A massive hit in its native Thailand upon its 2000 release, Thanit Jitnukul's film puts the emphasis on action and motion. Gun-toting horsemen clash against sword-wielding villagers like so many toy soldiers, and as a field marshal, Thanit makes an impressive showing. The film's American release comes courtesy of Oliver Stone, and the conspiracy-theory-inclined might wonder whether he did it out of admiration, or as an attempt to get some tips for staging Alexander. Stone certainly couldn't have been inspired by Bang Rajan's dramatic content, which is as by-the-numbers as a military drill: When a village warrior's wife announces her pregnancy early in the film, for example, don't expect an easy transition into motherhood.
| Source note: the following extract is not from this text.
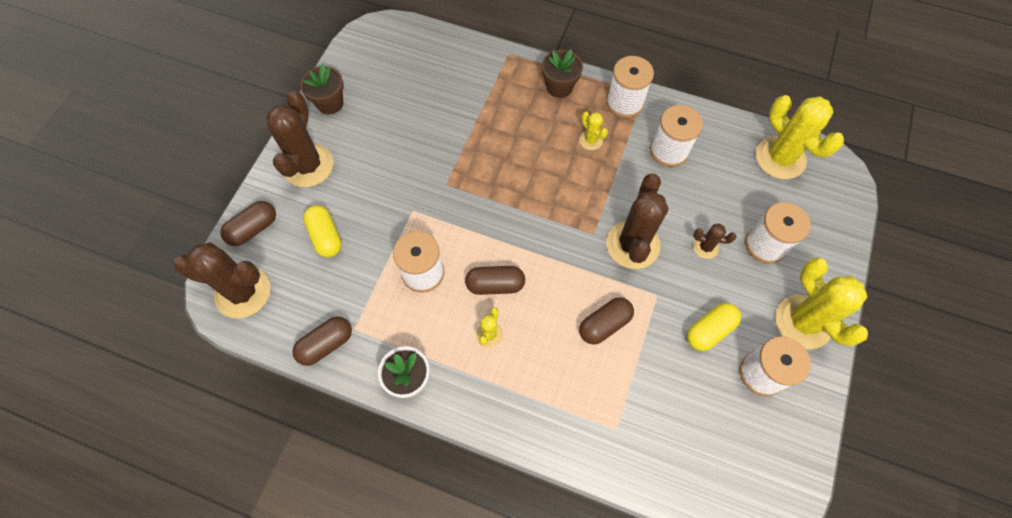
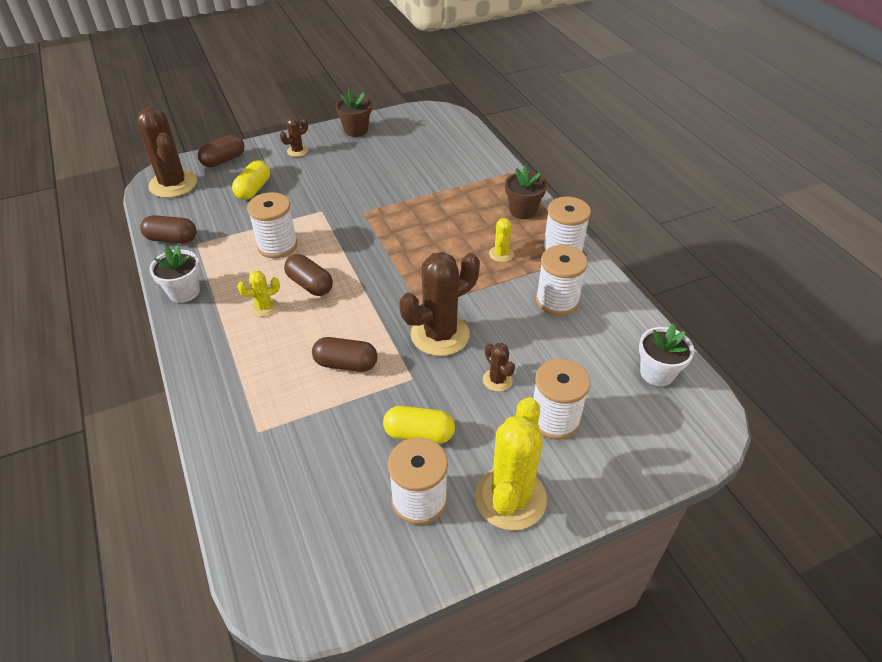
camera: 45 degrees right, 20 degrees down
(253, 229) = (223, 160): brown capsule -> brown capsule turned 45 degrees counterclockwise
(308, 166) = (297, 151): brown cactus -> brown cactus, size x0.47
(780, 158) = (657, 373): yellow cactus -> white flower pot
However true to history Bang Rajan may be, any film that pits a band of inexperienced farmers against well-trained warriors—particularly one that throws in a clownish, shaggy warrior for good measure—invites comparison to The Seven Samurai, and Bang Rajan predictably comes up wanting. The action, while busy, never produces much excitement, particularly since Thanit never gives the audience any reason to care about the characters, beyond their underdog status. On the other hand, Bang Rajan's belated release lends it some virtues beyond Thanit's ability to capture light falling through jungle leaves and the sound of a musket's boom. Its high body count and unrelentingly ugly depiction of war as a chaos of blood-drenched fields and dead innocents feels like a corrective to the sanitized vision of Troy and the footage on the nightly news.